In a brief telephone interview on Wednesday, Mr. Klein said he was “not in charge” of handling the investigation, but he declined to elaborate on the specifics of his role. “It’s just what it said in our release today: I’m providing counsel and advice to the company,” he said.

Asked whether his experience running New York City schools would inform his efforts in this particular challenge, he said, “I think my whole life’s experience will bear on this.”

Before Mayor Michael R. Bloomberg named him schools chancellor, Mr. Klein was known as one of the brightest legal minds in the country; he worked as a lawyer in Washington for nearly three decades. At the Justice Department, he served as the assistant attorney general in charge of antitrust enforcement, leading the prosecution of Microsoft.
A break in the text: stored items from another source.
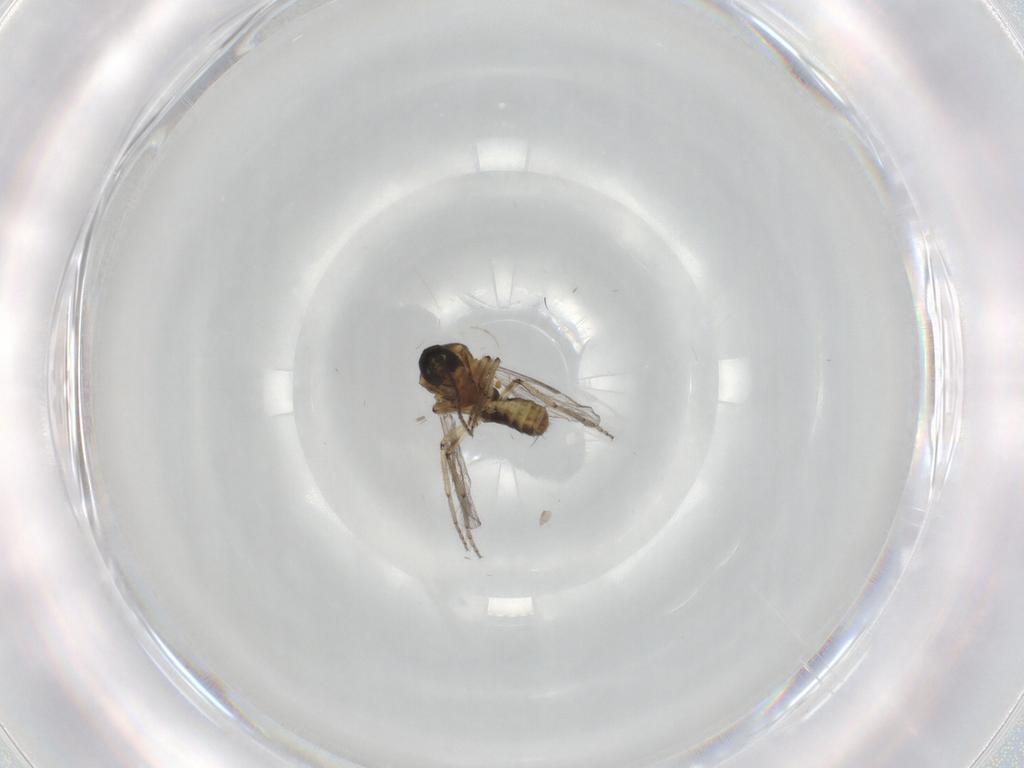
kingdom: Animalia
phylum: Arthropoda
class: Insecta
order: Diptera
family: Ceratopogonidae
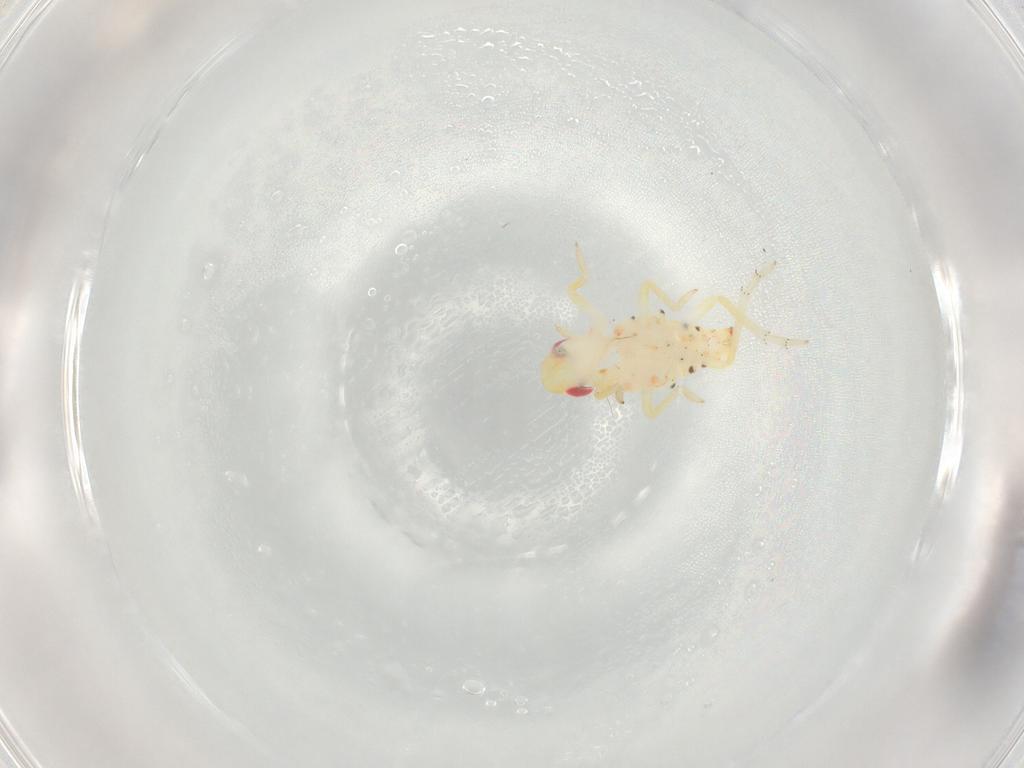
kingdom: Animalia
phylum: Arthropoda
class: Insecta
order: Hemiptera
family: Tropiduchidae
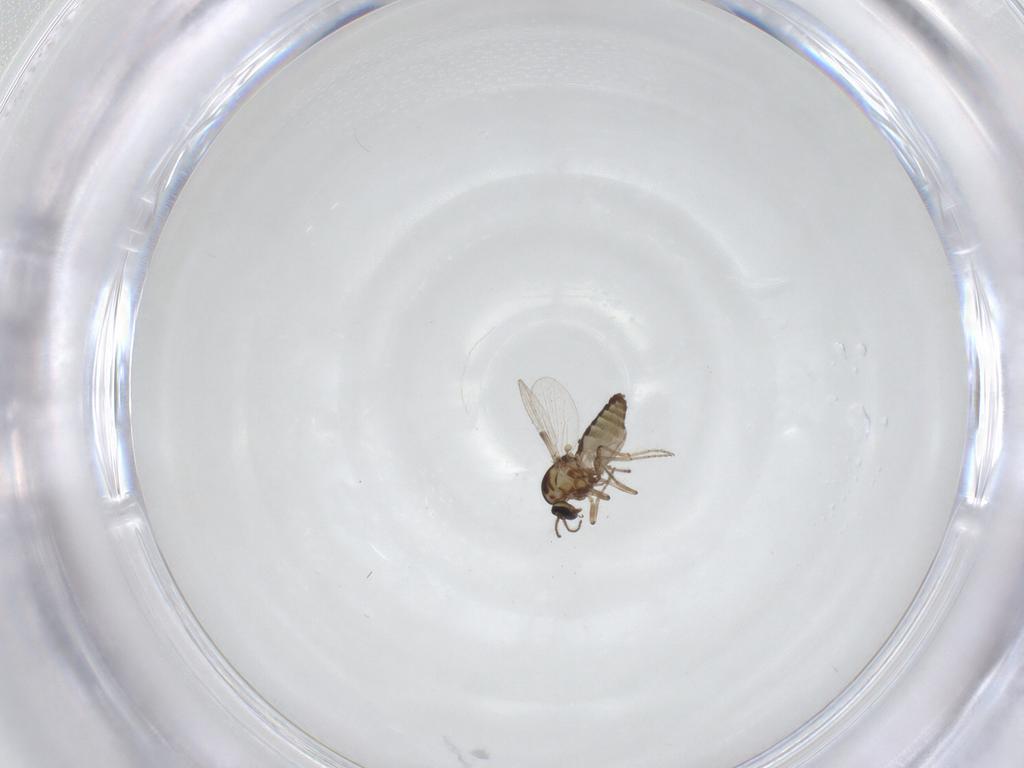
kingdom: Animalia
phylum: Arthropoda
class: Insecta
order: Diptera
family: Ceratopogonidae
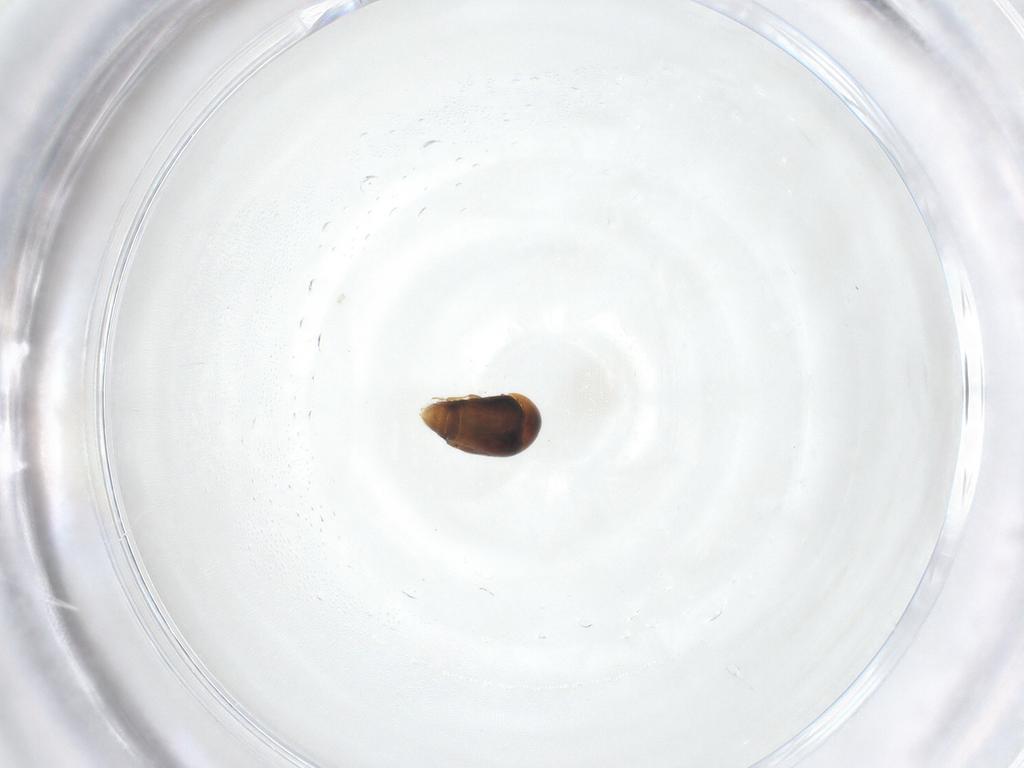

He also spent two years as deputy White House counsel during the Clinton administration and was the chairman and chief executive of Bertelsmann, a multinational media corporation.

Mr. Klein was a “very wise choice” for the role, said Chris Cerf, who has known Mr. Klein since 1986 and served under him as a deputy schools chancellor.

“He’s been in the cauldron for a good stretch of his career, so it’s more than an abstract issue for him,” said Mr. Cerf, who is now acting commissioner of the New Jersey Department of Education. “It’s something he knows a great deal about in a personal way.”

Kathryn S. Wylde, president of the Partnership for New York City, a business group, said she had often had dealings with Mr. Klein and that his experience at the Education Department “established his ability to take on a difficult challenge in a straightforward, honest way, and enhanced the credibility that he established during his years in Washington as a defender of the public interest.

“He’s a smart guy, he’s a sharp lawyer, he’s got credentials from years in public service, and it makes him an appropriate person” to help make the News Corporation’s case, she said.

Dennis M. Walcott, New York City’s current schools chancellor, noted that Mr. Klein had “navigated very difficult issues” throughout his career.

“Joel,” he said, “can handle anything.”